What you have to do:
Extract the lines below and reproduce them exactly as they appear, leaving out the pictures.

Materials provided:
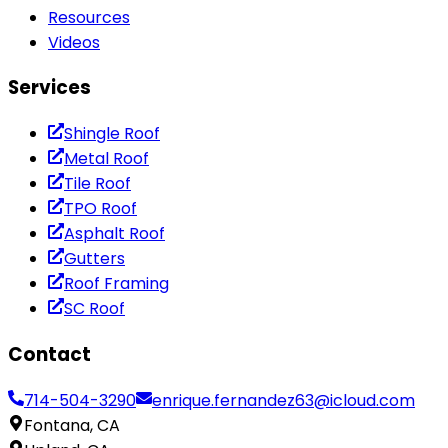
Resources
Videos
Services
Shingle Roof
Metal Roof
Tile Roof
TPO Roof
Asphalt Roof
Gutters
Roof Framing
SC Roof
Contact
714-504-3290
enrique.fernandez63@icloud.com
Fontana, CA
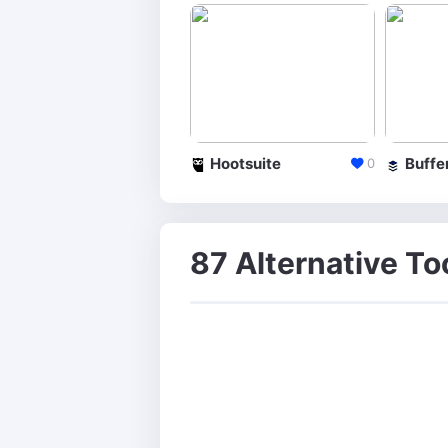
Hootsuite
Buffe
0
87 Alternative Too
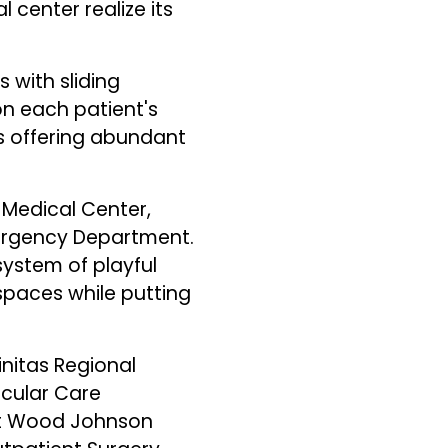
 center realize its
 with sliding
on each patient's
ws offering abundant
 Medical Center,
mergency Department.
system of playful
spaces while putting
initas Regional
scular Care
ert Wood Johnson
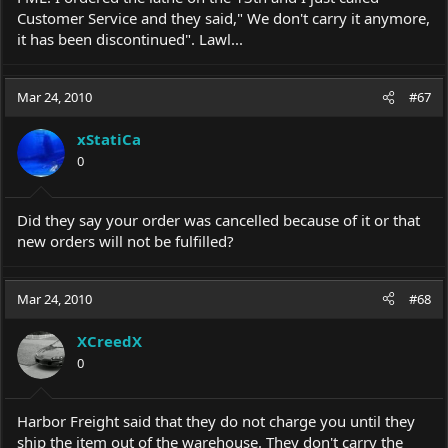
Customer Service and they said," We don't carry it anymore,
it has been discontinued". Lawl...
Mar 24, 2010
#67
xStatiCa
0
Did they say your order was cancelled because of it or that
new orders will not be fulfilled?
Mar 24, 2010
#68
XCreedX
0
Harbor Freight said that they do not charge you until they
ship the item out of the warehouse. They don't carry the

Expected answer:
Resources
Videos
Services
Shingle Roof
Metal Roof
Tile Roof
TPO Roof
Asphalt Roof
Gutters
Roof Framing
SC Roof
Contact
714-504-3290
enrique.fernandez63@icloud.com
Fontana, CA
Hootsuite
Buffe
0
87 Alternative Too
 center realize its
 with sliding
on each patient's
ws offering abundant
 Medical Center,
mergency Department.
system of playful
spaces while putting
initas Regional
scular Care
ert Wood Johnson
Customer Service and they said," We don't carry it anymore,
it has been discontinued". Lawl...
Mar 24, 2010
#67
xStatiCa
0
Did they say your order was cancelled because of it or that
new orders will not be fulfilled?
Mar 24, 2010
#68
XCreedX
0
Harbor Freight said that they do not charge you until they
ship the item out of the warehouse. They don't carry the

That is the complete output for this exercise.